How can i broadcast bDF dataframe once , cause all the difference with b , b_tag is the key they are joined with largeDF. The reason why I duplicated it is because Spark gives error of duplication of bDF columns.

When I tried to do it with broadcast once , and alias b as b_tag - it failed on error of "same linage" of the two dataframes . the other issue is the size (~950MB) of bDF dataframe. it is more than the size of spark.sql.autoBroadcastJoinThreshold (default is 10MB) , and trying to change this value didn't succeeded for the 2 usages of bDF (only when i broadcasted b , and not b_tag. should be because of the driver memory (i work in client mode) in addition - broadcast is done to every executor right ? so it will be quite heavy

The other thing I thought of is to repartition/coalesce the largeDF before the join. The question is to how many partitions , and on which columns . the data for the largeDF is very skewed , and the default partitioner is doing hashaggregation to all the keys in it , so i believe it doesn't help. will largeDF.partitionBy(hashFunction), that will hash random number, help or not?
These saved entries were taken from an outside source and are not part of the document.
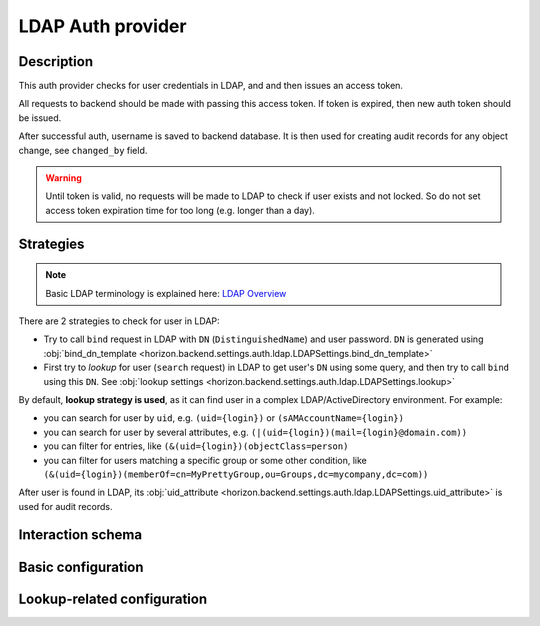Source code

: .. _backend-auth-ldap:

LDAP Auth provider
==================

Description
-----------

This auth provider checks for user credentials in LDAP, and and then issues an access token.

All requests to backend should be made with passing this access token. If token is expired, then new auth token should be issued.

After successful auth, username is saved to backend database. It is then used for creating audit records for any object change, see ``changed_by`` field.

.. warning::

    Until token is valid, no requests will be made to LDAP to check if user exists and not locked.
    So do not set access token expiration time for too long (e.g. longer than a day).

Strategies
----------

.. note::

    Basic LDAP terminology is explained here: `LDAP Overview <https://www.zytrax.com/books/ldap/ch2/>`_

There are 2 strategies to check for user in LDAP:

* Try to call ``bind`` request in LDAP with ``DN`` (``DistinguishedName``) and user password. ``DN`` is generated using :obj:`bind_dn_template <horizon.backend.settings.auth.ldap.LDAPSettings.bind_dn_template>`
* First try to *lookup* for user (``search`` request) in LDAP to get user's ``DN`` using some query, and then try to call ``bind`` using this ``DN``. See :obj:`lookup settings <horizon.backend.settings.auth.ldap.LDAPSettings.lookup>`

By default, **lookup strategy is used**, as it can find user in a complex LDAP/ActiveDirectory environment. For example:

* you can search for user by ``uid``, e.g. ``(uid={login})`` or ``(sAMAccountName={login})``
* you can search for user by several attributes, e.g. ``(|(uid={login})(mail={login}@domain.com))``
* you can filter for entries, like ``(&(uid={login})(objectClass=person)``
* you can filter for users matching a specific group or some other condition, like ``(&(uid={login})(memberOf=cn=MyPrettyGroup,ou=Groups,dc=mycompany,dc=com))``

After user is found in LDAP, its :obj:`uid_attribute <horizon.backend.settings.auth.ldap.LDAPSettings.uid_attribute>` is used for audit records.

Interaction schema
------------------

.. dropdown:: No lookup

    .. plantuml::

        @startuml
            title LDAPAuthProvider (no lookup)
            participant "Client"
            participant "Backend"
            participant "LDAP"

            == POST v1/auth/token ==

            activate "Client"
            alt Successful case
                "Client" -> "Backend" ++ : login + password
                "Backend" --> "Backend" : DN = bind_dn_template(login)
                "Backend" -> "LDAP" ++ : Call bind(DN, password)
                "LDAP" --[#green]> "Backend" -- : Successful
                "Backend" --> "Backend" : Check user in internal backend database,\nusername = login
                "Backend" -> "Backend" : Create user if not exist
                "Backend" -[#green]> "Client" -- : Generate and return access_token

            else Wrong credentials | User blocker in LDAP
                "Client" -> "Backend" ++ : login + password
                "Backend" --> "Backend" : DN = bind_dn_template(login)
                "Backend" -> "LDAP" ++ : Call bind(DN, password)
                "LDAP" x-[#red]> "Backend" -- : Bind error
                "Backend" x-[#red]> "Client" -- : 401 Unauthorized

            else User is blocked in internal backend database
                "Client" -> "Backend" ++ : login + password
                "Backend" --> "Backend" : DN = bind_dn_template(login)
                "Backend" -> "LDAP" ++ : Call bind(DN, password)
                "LDAP" --[#green]> "Backend" -- : Successful
                "Backend" --> "Backend" : Check user in internal backend database,\nusername = login
                "Backend" x-[#red]> "Client" -- : 404 Not found

            else User is deleted in internal backend database
                "Client" -> "Backend" ++ : login + password
                "Backend" --> "Backend" : DN = bind_dn_template(login)
                "Backend" -> "LDAP" ++ : Call bind(DN, password)
                "LDAP" --[#green]> "Backend" -- : Return user info
                "Backend" --> "Backend" : Check user in internal backend database,\nusername = login
                "Backend" x-[#red]> "Client" -- : 404 Not found

            else LDAP is unavailable
                "Client" -> "Backend" ++ : login + password
                "Backend" --> "Backend" : DN = bind_dn_template(login)
                "Backend" -[#red]>x "LDAP" : Call bind(DN, password)
                "Backend" x-[#red]> "Client" -- : 503 Service unavailable
            end

            == GET v1/namespaces ==

            alt Successful case
                "Client" -> "Backend" ++ : access_token
                "Backend" --> "Backend" : Validate token
                "Backend" --> "Backend" : Check user in internal backend database
                "Backend" -> "Backend" : Get data
                "Backend" -[#green]> "Client" -- : Return data

            else Token is expired
                "Client" -> "Backend" ++ : access_token
                "Backend" --> "Backend" : Validate token
                "Backend" x-[#red]> "Client" -- : 401 Unauthorized

            else User is blocked
                "Client" -> "Backend" ++ : access_token
                "Backend" --> "Backend" : Validate token
                "Backend" --> "Backend" : Check user in internal backend database
                "Backend" x-[#red]> "Client" -- : 401 Unauthorized

            else User is deleted
                "Client" -> "Backend" ++ : access_token
                "Backend" --> "Backend" : Validate token
                "Backend" --> "Backend" : Check user in internal backend database
                "Backend" x-[#red]> "Client" -- : 404 Not found
            end

            deactivate "Client"
        @enduml

.. dropdown:: With lookup

    .. plantuml::

        @startuml
            title LDAPAuthProvider (with lookup)
            participant "Client"
            participant "Backend"
            participant "LDAP"

            == Backend start ==

            "Backend" ->o "LDAP" ++ : bind(lookup.username, lookup.password)
            note right of "LDAP" : Open connection \npool for\nsearch queries\n(optional, recommended)

            == POST v1/auth/token ==

            activate "Client"
            alt Successful case
                "Client" -> "Backend" ++ : login + password
                "Backend" --> "Backend" : query = query_template(login)
                "Backend" ->o "LDAP" : Call search(query, base_dn, attributes=*)
                "LDAP" --[#green]> "Backend" : Return user DN and uid_attribute
                "Backend" -> "LDAP" ++ : Call bind(DN, password)
                "LDAP" --[#green]> "Backend" -- : Successful
                "Backend" --> "Backend" : Check user in internal backend database,\nusername = uid_attribute from LDAP response
                "Backend" -> "Backend" : Create user if not exist
                "Backend" -[#green]> "Client" -- : Generate and return access_token

            else Wrong credentials | User blocker in LDAP
                "Client" -> "Backend" ++ : login + password
                "Backend" --> "Backend" : query = query_template(login)
                "Backend" ->o "LDAP" : Call search(query, base_dn, attributes=*)
                "LDAP" --[#green]> "Backend" : Return user DN and uid_attribute
                "Backend" -> "LDAP" ++ : Call bind(DN, password)
                "LDAP" x--[#red]> "Backend" -- : Bind error
                "Backend" x-[#red]> "Client" -- : 401 Unauthorized

            else User is blocked in internal backend database
                "Client" -> "Backend" ++ : login + password
                "Backend" --> "Backend" : query = query_template(login)
                "Backend" ->o "LDAP" : Call search(query, base_dn, attributes=*)
                "LDAP" --[#green]> "Backend" : Return user DN and uid_attribute
                "Backend" -> "LDAP" ++ : Call bind(DN, password)
                "LDAP" --[#green]> "Backend" -- : Successful
                "Backend" --> "Backend" : Check user in internal backend database,\nusername = uid_attribute from LDAP response
                "Backend" x-[#red]> "Client" -- : 404 Not found

            else User is deleted in internal backend database
                "Client" -> "Backend" ++ : login + password
                "Backend" --> "Backend" : query = query_template(login)
                "Backend" ->o "LDAP" : Call search(query, base_dn, attributes=*)
                "LDAP" --[#green]> "Backend" : Return user DN and uid_attribute
                "Backend" -> "LDAP" ++ : Call bind(DN, password)
                "LDAP" --[#green]> "Backend" -- : Successful
                "Backend" --> "Backend" : Check user in internal backend database,\nusername = uid_attribute from LDAP response
                "Backend" x-[#red]> "Client" -- : 404 Not found

            else LDAP is unavailable
                "Client" -> "Backend" ++ : login + password
                "Backend" --> "Backend" : query = query_template(login)
                "Backend" -[#red]>x "LDAP" : Call search(query, base_dn, attributes=*)
                "Backend" x-[#red]> "Client" -- : 503 Service unavailable
            end

            == GET v1/namespaces ==

            alt Successful case
                "Client" -> "Backend" ++ : access_token
                "Backend" --> "Backend" : Validate token
                "Backend" --> "Backend" : Check user in internal backend database
                "Backend" -> "Backend" : Get data
                "Backend" -[#green]> "Client" -- : Return data

            else Token is expired
                "Client" -> "Backend" ++ : access_token
                "Backend" --> "Backend" : Validate token
                "Backend" x-[#red]> "Client" -- : 401 Unauthorized

            else User is blocked
                "Client" -> "Backend" ++ : access_token
                "Backend" --> "Backend" : Validate token
                "Backend" --> "Backend" : Check user in internal backend database
                "Backend" x-[#red]> "Client" -- : 401 Unauthorized

            else User is deleted
                "Client" -> "Backend" ++ : access_token
                "Backend" --> "Backend" : Validate token
                "Backend" --> "Backend" : Check user in internal backend database
                "Backend" x-[#red]> "Client" -- : 404 Not found
            end

            deactivate "Client"
        @enduml

Basic configuration
-------------------

.. autopydantic_model:: horizon.backend.settings.auth.ldap.LDAPAuthProviderSettings
.. autopydantic_model:: horizon.backend.settings.auth.ldap.LDAPSettings
.. autopydantic_model:: horizon.backend.settings.auth.jwt.JWTSettings

.. autopydantic_model:: horizon.backend.settings.auth.ldap.LDAPConnectionPoolSettings

Lookup-related configuration
----------------------------

.. autopydantic_model:: horizon.backend.settings.auth.ldap.LDAPLookupSettings
.. autopydantic_model:: horizon.backend.settings.auth.ldap.LDAPCredentials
can i used bDF once , maybe duplicate it's key column (how?) , and then join it once. the problem is that i need to take the value of bDF (it has key,value format) differently according to the join result , meaning that if largeDF.first=bDF.key it means one thing , and if largeDF.third = bDF.key it means other thing.

the meaning has impact on the resulting dataframe .